● Provided text
#####

# Friends NGD: Ibanez Content. Anyone know what it is?



## MythicSquirrel (Sep 28, 2012)

My friend picked up this Ibby bass today for $950. He says it's a Made in USA custom. He sent me this picture of it.







Anyone know more about it?


----------



## MythicSquirrel (Sep 28, 2012)

EDIT: I'm an idiot, the Musicians Friend link I posted isn't it.


----------



## Swyse (Sep 28, 2012)

If its anything like ibanez's guitar side then it isn't a usa custom guitar, unless it has a serial starting with LA on the back of the head stock. If it says custom made on the inlay then it is likely just a guitar that was made in japan in the early to mid 90s and assembled in USA by H&S. They added custom made inlays to the Ibanez S series during that time. 

Keeping in mind that if its the same as the guitar side then he likely just paid alot for a made in japan bass. It'll likely have a serial starting with F denoting fujigen, which is ibanez's japan location for making guitars.

#####

● Information given
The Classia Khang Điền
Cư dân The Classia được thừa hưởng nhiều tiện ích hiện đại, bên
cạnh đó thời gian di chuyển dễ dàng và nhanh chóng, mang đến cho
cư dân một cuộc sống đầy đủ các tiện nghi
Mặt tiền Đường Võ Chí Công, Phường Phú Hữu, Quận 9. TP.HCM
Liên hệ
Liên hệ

#####

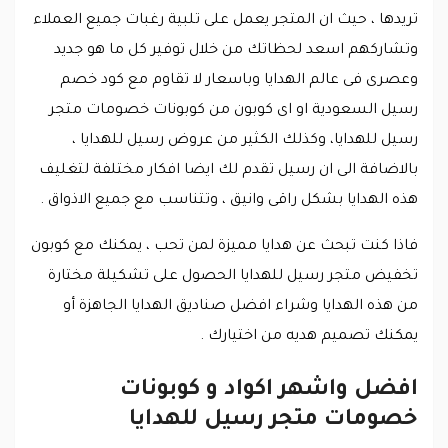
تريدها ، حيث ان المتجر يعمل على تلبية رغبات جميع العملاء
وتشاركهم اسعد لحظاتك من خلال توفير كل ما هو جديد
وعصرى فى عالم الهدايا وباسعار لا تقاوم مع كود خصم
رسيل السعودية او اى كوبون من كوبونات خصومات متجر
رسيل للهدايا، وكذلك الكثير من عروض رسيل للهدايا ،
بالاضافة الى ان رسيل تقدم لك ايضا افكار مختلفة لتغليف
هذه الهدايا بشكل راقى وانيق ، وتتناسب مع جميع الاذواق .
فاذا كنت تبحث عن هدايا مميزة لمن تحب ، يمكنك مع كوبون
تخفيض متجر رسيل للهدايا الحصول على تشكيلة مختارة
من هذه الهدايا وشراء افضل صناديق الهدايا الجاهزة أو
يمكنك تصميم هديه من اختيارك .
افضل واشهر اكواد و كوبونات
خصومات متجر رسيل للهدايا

#####

● Job item
Write out the passage of the forum thread about the Ibanez bass from "EDIT: I'm an" to "for making guitars.".

● Response to this exercise
EDIT: I'm an idiot, the Musicians Friend link I posted isn't it.


----------



## Swyse (Sep 28, 2012)

If its anything like ibanez's guitar side then it isn't a usa custom guitar, unless it has a serial starting with LA on the back of the head stock. If it says custom made on the inlay then it is likely just a guitar that was made in japan in the early to mid 90s and assembled in USA by H&S. They added custom made inlays to the Ibanez S series during that time. 

Keeping in mind that if its the same as the guitar side then he likely just paid alot for a made in japan bass. It'll likely have a serial starting with F denoting fujigen, which is ibanez's japan location for making guitars.